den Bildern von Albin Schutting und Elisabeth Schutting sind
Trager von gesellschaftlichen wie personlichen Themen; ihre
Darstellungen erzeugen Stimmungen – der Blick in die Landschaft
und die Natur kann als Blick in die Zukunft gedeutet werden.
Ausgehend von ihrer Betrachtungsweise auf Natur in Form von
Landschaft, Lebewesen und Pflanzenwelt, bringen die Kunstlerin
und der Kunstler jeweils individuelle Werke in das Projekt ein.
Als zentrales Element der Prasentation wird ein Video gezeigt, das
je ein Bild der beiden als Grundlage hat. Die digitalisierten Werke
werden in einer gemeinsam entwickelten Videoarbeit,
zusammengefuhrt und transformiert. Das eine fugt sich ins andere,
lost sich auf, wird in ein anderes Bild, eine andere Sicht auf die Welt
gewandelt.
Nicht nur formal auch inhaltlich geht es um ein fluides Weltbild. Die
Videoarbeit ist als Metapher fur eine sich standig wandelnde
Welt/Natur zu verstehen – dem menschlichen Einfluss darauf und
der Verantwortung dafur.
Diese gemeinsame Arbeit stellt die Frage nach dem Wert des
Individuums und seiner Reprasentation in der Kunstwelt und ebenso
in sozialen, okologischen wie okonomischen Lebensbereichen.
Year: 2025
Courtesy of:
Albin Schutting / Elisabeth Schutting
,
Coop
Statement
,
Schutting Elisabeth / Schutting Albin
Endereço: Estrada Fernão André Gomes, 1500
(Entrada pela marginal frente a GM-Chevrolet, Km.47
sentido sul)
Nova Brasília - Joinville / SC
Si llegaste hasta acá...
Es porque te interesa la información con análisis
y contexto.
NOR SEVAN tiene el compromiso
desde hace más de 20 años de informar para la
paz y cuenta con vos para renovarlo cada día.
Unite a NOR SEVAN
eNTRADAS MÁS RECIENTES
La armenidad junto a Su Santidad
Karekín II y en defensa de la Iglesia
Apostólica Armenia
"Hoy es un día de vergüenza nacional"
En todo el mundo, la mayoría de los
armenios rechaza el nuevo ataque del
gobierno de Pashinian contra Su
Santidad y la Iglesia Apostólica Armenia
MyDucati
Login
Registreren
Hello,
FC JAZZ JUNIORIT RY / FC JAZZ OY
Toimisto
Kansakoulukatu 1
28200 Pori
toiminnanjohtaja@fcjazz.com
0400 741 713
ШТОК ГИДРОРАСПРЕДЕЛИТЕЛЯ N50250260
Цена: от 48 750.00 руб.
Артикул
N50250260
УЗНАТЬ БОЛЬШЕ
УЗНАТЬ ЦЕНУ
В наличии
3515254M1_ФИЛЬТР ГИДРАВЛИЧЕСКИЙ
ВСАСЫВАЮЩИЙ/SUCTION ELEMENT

━━━━━━━━

__Requirement__.
Find and count the lines of the data that include the string "Apostólica", and report that figure by itself.

__Output for this exercise__.
2